* Lista de tarefas *
1. Na reportagem sobre a reforma tributária, a que horas o governo conseguiu encerrar a votação em primeiro turno na Câmara?
2. Escreva a continuação da reportagem sobre a reforma tributária, começando logo após a última frase apresentada.

* Documento de origem *
_ _ _ _ _
Quinta-feira, 18 de setembro de 2003

Folha de S.Paulo

ROLO TRIBUTÁRIO: Governistas querem começar 2º turno já na semana que vem

Câmara aprova tributária em 1º turno após duas semanas
RANIER BRAGON/ DA SUCURSAL DE BRASÍLIA

Depois de duas semanas marcadas por tentativas frustradas, o governo conseguiu às 17h45 de ontem encerrar a votação em primeiro turno da reforma tributária na Câmara dos Deputados. Não houve acordo com o PFL. O partido suspendeu a obstrução, mas anunciou que continuará tentando fazer alterações na proposta.

O resultado da última das sete votações de ontem foi festejado pelos governistas com gritos e chuva de papel picado no plenário da Câmara. O texto-base da proposta tributária, relatada pelo deputado Virgílio Guimarães (PT-MG), foi aprovado no último dia 4, mais de quatro meses depois de a reforma ter chegado à Câmara, em 30 de abril. A expectativa dos governistas é iniciar a votação em segundo turno na quarta-feira. Vencida essa etapa, o texto segue para o Senado.

A Câmara manteve os pontos-chave da reforma, que são, entre outros, a prorrogação da CPMF (o "imposto" do cheque) e da DRU (Desvinculação das Receitas da União, que permite o gasto livre de 20% das receitas) até 2007, além da federalização da legislação do ICMS (Imposto sobre Circulação de Mercadorias e Serviços), principal fonte de receitas dos Estados. As alíquotas do imposto cairão de 44 para cinco.

"Essa vitória importante do governo se explica pela combinação de uma sólida base parlamentar com uma eficiente capacidade de negociação", afirmou o deputado Aldo Rebelo (PC do B-SP), líder do governo na Câmara.

Ontem foram votadas e rejeitadas sete emendas apresentadas pelo PFL. Como o partido não obstruiu os trabalhos, as votações não levaram mais que duas horas.

A tramitação da reforma foi marcada por várias alterações no projeto. A única que não teve a anuência do governo foi a derrubada da idéia de tornar progressiva, com teto de 15%, as alíquotas do imposto sobre heranças e doações. A proposta caiu anteontem, mantendo a alíquota única de 4%.

Críticas

As mudanças patrocinadas pelo governo buscaram atender a governadores, empresários, empresários, prefeitos, base aliada e oposição, mas ainda há muitas críticas. "A base do governo deveria estar preocupada com a insatisfação que essa tramitação gerou. A festa de hoje pode ser o lamento de amanhã", afirmou o deputado Antonio Carlos Magalhães Neto (PFL-BA), que liderou uma fracassada tentativa de acordo com o governo para atender a uma reivindicação da Bahia.
_ _ _ _ _
(Entradas de um conjunto de dados)
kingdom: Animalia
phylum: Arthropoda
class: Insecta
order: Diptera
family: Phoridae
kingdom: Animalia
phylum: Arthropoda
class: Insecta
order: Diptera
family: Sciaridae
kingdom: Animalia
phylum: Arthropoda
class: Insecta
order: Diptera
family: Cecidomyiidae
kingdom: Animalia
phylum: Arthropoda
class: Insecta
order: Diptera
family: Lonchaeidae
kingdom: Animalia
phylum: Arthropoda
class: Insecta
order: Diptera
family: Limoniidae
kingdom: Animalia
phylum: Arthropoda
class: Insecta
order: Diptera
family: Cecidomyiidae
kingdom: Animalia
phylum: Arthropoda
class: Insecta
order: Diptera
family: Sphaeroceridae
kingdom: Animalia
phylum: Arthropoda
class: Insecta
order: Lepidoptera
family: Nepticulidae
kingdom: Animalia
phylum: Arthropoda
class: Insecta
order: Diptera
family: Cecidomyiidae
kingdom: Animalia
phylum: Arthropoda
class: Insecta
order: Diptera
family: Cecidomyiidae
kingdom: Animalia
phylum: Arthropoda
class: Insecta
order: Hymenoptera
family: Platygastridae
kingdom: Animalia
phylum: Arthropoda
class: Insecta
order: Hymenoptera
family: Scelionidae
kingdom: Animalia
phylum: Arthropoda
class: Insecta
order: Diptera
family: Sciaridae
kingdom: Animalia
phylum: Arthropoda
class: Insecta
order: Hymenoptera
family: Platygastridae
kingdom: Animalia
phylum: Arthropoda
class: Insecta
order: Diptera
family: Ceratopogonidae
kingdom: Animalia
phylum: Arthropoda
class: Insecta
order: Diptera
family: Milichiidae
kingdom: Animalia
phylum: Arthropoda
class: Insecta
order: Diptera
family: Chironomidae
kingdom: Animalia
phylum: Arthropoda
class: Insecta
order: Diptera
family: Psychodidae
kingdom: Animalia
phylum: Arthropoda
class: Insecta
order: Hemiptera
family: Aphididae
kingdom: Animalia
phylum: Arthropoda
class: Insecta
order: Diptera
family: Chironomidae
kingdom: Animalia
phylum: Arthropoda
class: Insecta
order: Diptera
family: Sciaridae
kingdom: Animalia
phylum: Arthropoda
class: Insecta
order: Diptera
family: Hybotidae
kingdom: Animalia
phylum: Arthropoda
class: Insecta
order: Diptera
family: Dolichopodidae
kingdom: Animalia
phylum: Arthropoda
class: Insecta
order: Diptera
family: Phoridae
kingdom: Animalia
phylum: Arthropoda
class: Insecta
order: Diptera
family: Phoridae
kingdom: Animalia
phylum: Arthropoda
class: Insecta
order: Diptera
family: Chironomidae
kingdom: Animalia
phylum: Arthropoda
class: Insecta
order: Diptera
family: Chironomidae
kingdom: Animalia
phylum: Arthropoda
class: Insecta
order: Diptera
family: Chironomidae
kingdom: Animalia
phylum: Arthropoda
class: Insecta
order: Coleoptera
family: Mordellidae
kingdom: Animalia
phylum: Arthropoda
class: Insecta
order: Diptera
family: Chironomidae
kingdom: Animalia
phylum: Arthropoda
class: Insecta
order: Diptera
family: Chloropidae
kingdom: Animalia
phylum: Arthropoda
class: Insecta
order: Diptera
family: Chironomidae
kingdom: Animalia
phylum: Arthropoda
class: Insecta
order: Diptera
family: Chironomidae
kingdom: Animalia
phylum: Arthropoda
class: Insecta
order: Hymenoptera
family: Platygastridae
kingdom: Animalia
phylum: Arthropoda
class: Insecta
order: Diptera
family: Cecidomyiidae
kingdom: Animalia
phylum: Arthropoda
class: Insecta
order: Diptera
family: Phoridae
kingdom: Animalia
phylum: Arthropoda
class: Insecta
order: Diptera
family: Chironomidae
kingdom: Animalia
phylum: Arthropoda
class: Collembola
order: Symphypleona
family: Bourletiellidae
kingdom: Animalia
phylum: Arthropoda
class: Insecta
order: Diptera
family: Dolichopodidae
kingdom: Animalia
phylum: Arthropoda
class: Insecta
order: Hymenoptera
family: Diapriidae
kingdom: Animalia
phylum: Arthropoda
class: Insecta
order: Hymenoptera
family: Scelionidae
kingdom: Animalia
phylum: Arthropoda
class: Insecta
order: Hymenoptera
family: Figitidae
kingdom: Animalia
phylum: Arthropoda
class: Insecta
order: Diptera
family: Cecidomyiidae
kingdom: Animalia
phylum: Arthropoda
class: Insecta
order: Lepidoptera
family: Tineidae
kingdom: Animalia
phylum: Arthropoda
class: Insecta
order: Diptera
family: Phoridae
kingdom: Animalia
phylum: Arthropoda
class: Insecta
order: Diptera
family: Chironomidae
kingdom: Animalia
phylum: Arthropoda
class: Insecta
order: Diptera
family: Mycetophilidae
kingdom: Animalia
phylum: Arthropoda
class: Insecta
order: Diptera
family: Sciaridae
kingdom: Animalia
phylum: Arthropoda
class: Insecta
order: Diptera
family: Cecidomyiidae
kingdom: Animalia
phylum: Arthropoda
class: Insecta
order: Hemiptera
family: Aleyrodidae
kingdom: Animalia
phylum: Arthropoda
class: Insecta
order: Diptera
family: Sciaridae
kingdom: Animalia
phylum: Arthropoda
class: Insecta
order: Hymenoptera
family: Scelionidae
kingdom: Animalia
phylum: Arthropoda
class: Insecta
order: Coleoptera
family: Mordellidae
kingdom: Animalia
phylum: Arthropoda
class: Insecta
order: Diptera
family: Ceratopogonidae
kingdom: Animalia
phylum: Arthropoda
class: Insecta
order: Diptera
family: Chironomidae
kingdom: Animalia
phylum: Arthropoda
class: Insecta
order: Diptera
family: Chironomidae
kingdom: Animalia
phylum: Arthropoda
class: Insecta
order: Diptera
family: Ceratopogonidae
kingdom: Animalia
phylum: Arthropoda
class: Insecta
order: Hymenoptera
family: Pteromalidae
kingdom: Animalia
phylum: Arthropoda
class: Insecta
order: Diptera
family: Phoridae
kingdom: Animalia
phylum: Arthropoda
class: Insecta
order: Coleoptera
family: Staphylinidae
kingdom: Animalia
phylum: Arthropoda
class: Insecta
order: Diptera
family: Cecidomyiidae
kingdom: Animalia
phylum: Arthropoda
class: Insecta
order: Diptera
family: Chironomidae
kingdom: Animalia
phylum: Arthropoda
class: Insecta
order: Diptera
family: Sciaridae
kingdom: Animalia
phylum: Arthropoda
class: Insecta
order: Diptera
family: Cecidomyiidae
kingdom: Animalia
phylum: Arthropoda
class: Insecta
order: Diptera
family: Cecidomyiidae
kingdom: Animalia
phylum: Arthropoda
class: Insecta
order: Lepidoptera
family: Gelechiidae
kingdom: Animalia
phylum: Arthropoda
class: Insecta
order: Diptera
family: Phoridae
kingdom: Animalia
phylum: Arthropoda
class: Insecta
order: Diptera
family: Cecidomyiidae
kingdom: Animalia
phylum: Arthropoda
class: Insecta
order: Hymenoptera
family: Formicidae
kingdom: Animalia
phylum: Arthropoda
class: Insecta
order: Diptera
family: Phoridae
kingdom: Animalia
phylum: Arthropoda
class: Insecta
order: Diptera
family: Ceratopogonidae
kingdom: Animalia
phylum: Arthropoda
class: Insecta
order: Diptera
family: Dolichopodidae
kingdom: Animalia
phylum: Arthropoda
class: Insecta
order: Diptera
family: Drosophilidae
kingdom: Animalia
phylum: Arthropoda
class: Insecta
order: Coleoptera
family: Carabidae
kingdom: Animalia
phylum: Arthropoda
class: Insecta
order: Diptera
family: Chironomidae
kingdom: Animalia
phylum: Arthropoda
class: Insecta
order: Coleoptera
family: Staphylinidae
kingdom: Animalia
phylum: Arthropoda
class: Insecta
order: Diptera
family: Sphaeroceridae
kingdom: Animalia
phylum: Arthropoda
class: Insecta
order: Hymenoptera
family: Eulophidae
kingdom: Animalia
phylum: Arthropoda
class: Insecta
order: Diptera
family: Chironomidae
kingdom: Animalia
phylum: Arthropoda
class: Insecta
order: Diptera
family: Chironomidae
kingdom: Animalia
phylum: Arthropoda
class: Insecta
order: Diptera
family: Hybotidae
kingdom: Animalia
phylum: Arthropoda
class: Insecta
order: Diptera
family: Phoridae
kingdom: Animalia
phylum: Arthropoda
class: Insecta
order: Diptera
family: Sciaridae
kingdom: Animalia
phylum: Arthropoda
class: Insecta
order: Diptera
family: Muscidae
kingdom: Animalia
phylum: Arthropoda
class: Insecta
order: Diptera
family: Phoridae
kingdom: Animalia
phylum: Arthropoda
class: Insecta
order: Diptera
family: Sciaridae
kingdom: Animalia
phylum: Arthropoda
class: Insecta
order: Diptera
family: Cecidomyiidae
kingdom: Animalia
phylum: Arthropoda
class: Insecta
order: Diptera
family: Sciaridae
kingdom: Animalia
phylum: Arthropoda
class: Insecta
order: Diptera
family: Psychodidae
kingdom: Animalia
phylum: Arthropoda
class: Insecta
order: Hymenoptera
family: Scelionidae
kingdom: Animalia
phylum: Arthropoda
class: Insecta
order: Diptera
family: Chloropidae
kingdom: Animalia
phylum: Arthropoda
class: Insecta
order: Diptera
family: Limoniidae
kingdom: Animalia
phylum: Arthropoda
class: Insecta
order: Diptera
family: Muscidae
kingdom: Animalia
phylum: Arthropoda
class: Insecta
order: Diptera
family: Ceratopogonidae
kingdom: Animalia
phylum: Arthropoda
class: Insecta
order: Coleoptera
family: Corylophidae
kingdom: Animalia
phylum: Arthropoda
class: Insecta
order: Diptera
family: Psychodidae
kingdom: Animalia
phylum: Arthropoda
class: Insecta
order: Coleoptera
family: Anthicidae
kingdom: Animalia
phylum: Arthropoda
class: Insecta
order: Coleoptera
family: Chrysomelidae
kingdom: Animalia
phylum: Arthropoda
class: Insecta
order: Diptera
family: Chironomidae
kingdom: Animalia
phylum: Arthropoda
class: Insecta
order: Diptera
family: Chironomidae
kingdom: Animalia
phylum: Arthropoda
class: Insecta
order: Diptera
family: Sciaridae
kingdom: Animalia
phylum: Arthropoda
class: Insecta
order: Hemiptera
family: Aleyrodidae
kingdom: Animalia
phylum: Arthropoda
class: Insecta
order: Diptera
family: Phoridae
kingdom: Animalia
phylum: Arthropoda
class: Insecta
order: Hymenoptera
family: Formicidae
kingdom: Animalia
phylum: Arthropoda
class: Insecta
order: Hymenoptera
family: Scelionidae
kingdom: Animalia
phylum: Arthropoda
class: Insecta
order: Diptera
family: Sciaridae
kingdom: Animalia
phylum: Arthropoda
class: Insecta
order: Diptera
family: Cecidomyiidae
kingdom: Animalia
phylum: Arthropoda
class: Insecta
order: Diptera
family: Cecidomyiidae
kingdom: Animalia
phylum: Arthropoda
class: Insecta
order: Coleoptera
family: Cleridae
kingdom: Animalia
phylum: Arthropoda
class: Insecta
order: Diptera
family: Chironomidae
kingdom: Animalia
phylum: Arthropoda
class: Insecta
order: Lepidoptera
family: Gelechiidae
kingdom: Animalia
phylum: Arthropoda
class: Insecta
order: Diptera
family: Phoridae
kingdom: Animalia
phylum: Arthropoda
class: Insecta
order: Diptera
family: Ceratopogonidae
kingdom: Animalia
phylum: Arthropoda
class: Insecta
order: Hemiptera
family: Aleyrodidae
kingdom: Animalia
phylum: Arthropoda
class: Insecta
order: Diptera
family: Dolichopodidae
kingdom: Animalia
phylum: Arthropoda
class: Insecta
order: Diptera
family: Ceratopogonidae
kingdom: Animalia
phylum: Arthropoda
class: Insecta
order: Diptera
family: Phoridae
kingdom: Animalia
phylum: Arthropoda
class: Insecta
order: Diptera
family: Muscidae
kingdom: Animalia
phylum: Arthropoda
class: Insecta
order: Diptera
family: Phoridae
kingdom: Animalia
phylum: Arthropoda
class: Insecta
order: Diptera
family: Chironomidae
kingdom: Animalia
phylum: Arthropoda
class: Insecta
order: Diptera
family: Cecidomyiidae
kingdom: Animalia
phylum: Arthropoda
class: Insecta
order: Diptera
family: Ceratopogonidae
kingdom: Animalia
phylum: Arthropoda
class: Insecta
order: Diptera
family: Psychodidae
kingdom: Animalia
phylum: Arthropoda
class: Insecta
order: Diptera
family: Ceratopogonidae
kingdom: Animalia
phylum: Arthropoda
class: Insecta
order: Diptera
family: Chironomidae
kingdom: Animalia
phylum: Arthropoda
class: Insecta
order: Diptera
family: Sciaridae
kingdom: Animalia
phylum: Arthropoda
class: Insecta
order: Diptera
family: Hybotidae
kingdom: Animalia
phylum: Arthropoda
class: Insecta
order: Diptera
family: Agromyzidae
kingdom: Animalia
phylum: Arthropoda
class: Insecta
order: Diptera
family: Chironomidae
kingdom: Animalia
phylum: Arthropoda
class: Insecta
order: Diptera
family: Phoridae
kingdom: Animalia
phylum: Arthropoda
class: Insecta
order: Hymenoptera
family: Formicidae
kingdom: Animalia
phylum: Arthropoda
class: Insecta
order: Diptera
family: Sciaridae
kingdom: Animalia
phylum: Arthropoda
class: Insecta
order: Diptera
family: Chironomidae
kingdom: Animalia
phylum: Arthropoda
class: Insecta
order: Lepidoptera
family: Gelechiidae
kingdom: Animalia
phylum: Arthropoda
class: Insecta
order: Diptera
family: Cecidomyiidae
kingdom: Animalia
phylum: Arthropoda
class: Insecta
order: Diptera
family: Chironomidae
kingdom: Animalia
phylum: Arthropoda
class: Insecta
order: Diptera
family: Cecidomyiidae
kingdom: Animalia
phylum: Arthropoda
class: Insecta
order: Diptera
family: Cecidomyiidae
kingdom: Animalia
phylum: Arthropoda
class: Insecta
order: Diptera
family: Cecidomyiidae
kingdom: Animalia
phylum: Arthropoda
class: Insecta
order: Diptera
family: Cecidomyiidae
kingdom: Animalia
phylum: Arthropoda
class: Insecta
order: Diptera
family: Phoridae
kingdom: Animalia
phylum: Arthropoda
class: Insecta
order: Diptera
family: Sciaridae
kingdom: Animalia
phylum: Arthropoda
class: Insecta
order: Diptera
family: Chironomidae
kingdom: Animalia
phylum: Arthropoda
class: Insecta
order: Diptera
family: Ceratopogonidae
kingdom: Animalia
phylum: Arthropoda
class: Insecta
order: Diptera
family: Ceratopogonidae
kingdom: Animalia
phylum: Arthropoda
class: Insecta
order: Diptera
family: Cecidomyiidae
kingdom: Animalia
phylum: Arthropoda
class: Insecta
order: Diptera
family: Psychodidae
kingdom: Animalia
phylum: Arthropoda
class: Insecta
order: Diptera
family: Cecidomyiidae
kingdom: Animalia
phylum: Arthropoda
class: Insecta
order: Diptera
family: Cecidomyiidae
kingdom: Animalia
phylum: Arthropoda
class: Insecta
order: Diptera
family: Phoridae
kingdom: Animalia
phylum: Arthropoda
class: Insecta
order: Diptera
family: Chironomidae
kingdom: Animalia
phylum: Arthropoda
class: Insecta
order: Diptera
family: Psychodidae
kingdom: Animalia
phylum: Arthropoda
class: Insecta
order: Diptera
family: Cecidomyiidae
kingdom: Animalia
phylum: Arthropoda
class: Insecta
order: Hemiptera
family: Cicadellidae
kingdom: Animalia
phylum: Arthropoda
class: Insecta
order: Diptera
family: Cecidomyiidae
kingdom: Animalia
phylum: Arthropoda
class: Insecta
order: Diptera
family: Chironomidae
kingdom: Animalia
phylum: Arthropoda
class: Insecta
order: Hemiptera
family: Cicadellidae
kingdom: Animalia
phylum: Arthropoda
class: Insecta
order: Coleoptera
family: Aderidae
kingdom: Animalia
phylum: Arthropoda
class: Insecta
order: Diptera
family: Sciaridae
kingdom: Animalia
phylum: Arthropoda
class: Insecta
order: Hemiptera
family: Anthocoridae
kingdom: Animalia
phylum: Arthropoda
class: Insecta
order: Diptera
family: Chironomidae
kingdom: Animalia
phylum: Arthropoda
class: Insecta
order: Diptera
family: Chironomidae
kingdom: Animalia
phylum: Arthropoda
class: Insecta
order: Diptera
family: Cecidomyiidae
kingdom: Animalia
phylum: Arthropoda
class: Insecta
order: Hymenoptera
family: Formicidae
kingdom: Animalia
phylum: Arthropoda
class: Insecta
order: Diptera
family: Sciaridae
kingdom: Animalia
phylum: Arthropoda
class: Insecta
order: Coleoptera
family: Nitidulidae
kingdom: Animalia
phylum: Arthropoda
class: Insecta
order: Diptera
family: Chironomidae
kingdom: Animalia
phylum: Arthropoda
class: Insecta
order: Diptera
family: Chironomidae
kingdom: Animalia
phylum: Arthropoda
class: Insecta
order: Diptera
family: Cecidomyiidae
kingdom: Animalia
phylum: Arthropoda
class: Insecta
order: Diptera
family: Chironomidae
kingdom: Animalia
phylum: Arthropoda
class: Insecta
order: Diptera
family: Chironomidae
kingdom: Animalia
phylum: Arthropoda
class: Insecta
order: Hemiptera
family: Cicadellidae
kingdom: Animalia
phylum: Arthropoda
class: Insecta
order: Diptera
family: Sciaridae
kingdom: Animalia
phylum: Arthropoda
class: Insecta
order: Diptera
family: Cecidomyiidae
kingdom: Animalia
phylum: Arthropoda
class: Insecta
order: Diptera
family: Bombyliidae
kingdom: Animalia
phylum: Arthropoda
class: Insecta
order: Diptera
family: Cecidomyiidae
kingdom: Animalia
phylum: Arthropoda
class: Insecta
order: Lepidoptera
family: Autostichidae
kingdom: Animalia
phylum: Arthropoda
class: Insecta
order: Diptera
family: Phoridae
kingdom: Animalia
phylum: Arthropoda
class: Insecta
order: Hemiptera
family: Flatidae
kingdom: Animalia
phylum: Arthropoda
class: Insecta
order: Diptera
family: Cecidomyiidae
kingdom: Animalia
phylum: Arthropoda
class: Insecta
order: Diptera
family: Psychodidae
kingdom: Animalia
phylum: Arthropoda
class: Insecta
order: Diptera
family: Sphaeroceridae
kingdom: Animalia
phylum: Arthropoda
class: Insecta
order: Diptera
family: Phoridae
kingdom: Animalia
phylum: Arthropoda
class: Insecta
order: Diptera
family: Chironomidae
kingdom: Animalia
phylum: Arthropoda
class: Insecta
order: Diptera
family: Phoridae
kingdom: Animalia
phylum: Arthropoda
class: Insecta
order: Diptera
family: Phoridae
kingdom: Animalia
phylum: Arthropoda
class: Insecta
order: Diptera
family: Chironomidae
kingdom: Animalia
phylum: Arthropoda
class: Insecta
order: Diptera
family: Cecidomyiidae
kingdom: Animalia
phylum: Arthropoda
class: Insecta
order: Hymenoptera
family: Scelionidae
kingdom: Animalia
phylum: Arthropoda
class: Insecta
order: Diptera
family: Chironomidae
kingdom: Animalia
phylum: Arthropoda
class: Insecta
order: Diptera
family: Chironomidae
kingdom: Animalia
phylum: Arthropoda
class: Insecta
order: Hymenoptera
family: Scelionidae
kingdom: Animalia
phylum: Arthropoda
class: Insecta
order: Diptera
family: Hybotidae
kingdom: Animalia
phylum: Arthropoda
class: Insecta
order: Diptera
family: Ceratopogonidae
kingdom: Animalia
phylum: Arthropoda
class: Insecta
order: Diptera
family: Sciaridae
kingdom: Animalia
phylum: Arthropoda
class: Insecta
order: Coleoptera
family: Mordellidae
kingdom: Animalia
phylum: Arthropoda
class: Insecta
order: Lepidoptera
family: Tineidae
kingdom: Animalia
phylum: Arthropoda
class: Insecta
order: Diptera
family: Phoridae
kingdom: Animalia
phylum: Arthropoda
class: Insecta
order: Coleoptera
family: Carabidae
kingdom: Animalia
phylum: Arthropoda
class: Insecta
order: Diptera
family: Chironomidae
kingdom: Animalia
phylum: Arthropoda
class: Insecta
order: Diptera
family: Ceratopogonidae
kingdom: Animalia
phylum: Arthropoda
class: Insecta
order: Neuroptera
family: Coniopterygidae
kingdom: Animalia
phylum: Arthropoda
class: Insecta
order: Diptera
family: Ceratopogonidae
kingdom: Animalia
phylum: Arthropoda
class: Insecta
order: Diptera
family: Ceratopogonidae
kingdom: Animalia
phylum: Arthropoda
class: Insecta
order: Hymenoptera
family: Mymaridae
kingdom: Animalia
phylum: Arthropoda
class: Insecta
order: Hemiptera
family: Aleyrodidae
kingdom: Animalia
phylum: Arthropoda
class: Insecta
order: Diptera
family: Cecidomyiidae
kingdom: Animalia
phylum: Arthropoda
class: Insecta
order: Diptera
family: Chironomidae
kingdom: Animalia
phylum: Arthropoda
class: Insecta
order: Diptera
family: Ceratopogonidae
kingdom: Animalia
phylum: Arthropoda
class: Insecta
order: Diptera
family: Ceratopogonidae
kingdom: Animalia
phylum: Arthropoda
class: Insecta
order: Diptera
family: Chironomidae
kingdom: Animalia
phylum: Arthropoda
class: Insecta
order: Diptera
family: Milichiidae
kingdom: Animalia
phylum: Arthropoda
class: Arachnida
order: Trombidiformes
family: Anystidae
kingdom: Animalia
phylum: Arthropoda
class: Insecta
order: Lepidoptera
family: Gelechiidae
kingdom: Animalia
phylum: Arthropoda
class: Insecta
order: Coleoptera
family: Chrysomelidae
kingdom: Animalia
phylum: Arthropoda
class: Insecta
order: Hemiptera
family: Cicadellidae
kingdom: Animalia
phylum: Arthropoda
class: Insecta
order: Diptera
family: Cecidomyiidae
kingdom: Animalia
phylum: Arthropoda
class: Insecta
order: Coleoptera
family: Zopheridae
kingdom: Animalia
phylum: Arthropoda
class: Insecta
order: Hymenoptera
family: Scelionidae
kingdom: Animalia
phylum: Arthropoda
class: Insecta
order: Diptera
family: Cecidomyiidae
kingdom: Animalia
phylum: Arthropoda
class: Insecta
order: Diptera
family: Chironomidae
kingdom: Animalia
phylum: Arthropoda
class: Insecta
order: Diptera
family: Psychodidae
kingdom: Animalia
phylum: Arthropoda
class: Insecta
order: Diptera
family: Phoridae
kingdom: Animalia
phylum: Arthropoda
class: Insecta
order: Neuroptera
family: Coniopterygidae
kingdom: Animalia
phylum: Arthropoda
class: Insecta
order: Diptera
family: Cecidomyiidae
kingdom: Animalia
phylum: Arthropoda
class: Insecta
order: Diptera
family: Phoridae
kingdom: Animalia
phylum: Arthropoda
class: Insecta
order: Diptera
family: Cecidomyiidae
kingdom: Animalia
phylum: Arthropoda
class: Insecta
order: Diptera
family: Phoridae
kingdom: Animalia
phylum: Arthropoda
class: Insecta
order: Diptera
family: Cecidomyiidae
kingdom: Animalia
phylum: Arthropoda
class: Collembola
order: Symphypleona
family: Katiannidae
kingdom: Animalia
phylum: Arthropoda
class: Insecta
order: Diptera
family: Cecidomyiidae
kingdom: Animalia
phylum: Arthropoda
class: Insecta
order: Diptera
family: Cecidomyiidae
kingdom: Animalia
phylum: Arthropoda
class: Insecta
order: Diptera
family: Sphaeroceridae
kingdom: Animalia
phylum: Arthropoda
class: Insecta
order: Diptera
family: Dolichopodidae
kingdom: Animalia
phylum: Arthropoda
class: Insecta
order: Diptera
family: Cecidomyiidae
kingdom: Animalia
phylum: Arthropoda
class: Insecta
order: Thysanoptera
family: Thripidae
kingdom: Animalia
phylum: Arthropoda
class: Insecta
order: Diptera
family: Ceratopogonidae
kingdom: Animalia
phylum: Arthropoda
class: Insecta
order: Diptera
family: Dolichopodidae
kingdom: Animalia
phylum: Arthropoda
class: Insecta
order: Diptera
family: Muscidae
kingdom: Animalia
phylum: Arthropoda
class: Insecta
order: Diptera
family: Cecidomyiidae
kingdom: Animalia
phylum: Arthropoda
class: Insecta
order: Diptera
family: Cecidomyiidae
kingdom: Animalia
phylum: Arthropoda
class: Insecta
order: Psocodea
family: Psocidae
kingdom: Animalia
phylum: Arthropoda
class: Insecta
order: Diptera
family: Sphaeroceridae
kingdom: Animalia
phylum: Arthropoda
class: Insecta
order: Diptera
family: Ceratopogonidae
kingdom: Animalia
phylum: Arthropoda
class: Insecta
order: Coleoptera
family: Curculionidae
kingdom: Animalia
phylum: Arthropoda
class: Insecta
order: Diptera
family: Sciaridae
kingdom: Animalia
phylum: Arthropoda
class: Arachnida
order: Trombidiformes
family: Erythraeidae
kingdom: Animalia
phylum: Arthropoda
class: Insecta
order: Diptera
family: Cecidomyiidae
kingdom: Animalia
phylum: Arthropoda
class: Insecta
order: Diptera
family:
_ _ _ _ _
* Respostas do exercício *
1. Às 17h45.

2.
O PFL rachou na negociação (uma parte queria o acordo, mas a outra era contra) e, isolado pelo PSDB, que fechou acordo com o governo, acabou se desgastando.

A mudança solicitada era retirar das novas regras do ICMS as empresas que receberam benefícios fiscais dos Estados. O objetivo era evitar que a Bahia perdesse parte da arrecadação vinda da fábrica da Ford instalada no Estado.

Momentos depois do encerramento da votação da reforma no plenário, o governo acabou tendo que enfrentar um problema com o aliado PMDB na votação da redação final da proposta aprovada, ocorrida na comissão especial da Câmara que analisou o projeto.

O PMDB, liderado pelo deputado Osmar Serraglio (PR), e a bancada do Rio argumentaram que o texto apresentado não contemplava acordo fechado entre o Planalto e a governadora do Rio, Rosinha Matheus (PMDB). O acordo previa que o Estado teria em 11 anos parte da arrecadação de ICMS sobre o petróleo.

Os governistas afirmaram que a redação contempla o acordo, mas não convenceram os peemedebistas. O texto foi aprovado na comissão simbolicamente, mas teve os votos contrários do PMDB e os das bancadas do Rio e do Paraná.


PFL racha e não chega a acordo com Planalto
DA SUCURSAL DE BRASÍLIA

O PFL rachou na reta final da votação da reforma tributária e acabou não conseguindo entrar em acordo com o governo para alterar a proposta como forma de atender à pressão da Bahia. Duas alas do partido se debateram em reuniões tensas que colocaram em xeque a autoridade do líder da bancada, deputado José Carlos Aleluia (BA).

O deputado liderou os cerca de 35 dos 67 pefelistas que eram contra um acordo com o governo e que buscavam reforçar a marca oposicionista da legenda.

O deputado Antonio Carlos Magalhães Neto (BA), que seguia as orientações do senador Antonio Carlos Magalhães (BA), liderava o grupo "rebelde", de cerca de 30 deputados, que buscava desde a semana passada um entendimento com o governo.

O objetivo era determinar que as empresas que receberam benefícios fiscais dos Estados ficassem de fora das novas regras de cobrança do ICMS, principal fonte de recursos dos Estados.

Isso atenderia a Bahia, que teme perder parte da arrecadação relativa à fábrica da Ford instalada no Estado. A medida era também do agrado de outros governadores.

Devido a isso, enquanto parte do PFL se acomodava em gabinetes para negociar com o governo, outra ia ao plenário e patrocinava atitudes de franca oposição, como a tentativa de obstruir a tramitação da reforma por meio de manobras regimentais.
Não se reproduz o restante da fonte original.